So you know how when you are out, and you see a statue or painting of a fish, and you think “oh!”
It doesn’t have to be some specifically fly fishing related artwork, but when you (a fly fisher) see some graphic depiction of fish your attention probably gets grabbed. You could be at an art museum viewing some beautiful oil landscape on canvas, and you’d notice the little figure of a fisherman painted on the bank. You might even look around, smiling, seeing if there is another guy who got suckered into going to the art museum who is seeing this tiny diamond in the rough.
Fish art is en vogue. Some of the most expensive stuff you can get at fly shops and fishing expos are paintings and carvings. Sometimes they will even cost more than the premier rods! But this isn’t what I’m necessarily talking about.
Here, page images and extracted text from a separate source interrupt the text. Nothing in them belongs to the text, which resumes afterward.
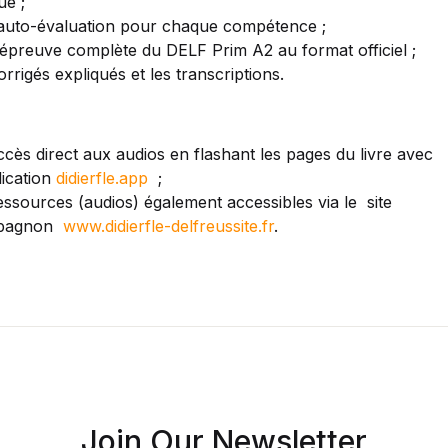
ue ;
auto-évaluation pour chaque compétence ;
épreuve complète du DELF Prim A2 au format officiel ;
orrigés expliqués et les transcriptions.
ccès direct aux audios en flashant les pages du livre avec
lication
didierfle.app
;
ressources (audios) également accessibles via le site
pagnon
www.didierfle-delfreussite.fr
.
Join Our Newsletter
Be honest: you derive a silly modicum of joy from seeing a fountain with a concrete-cast fish on top of it. You might wonder what species it is (probably koi). You might wonder the hows and whys of its inclusion (probably “just because”). And guess what has happened? You are now pondering art, culture, and stuff that is a whole lot more highfalutin’ then casting a fly to a trout.
But that is why this whole angling thing is about a culture and a quarry. Fish, be they trout, bass, or tarpon, are our thing. Not that they don’t belong to others, but our relationship with them is a particular one. Maybe even special. So when we see them depicted in art, we are left to consider if the artist is one of us or if he or she is riffing on our vibe. Either way, it makes us smile.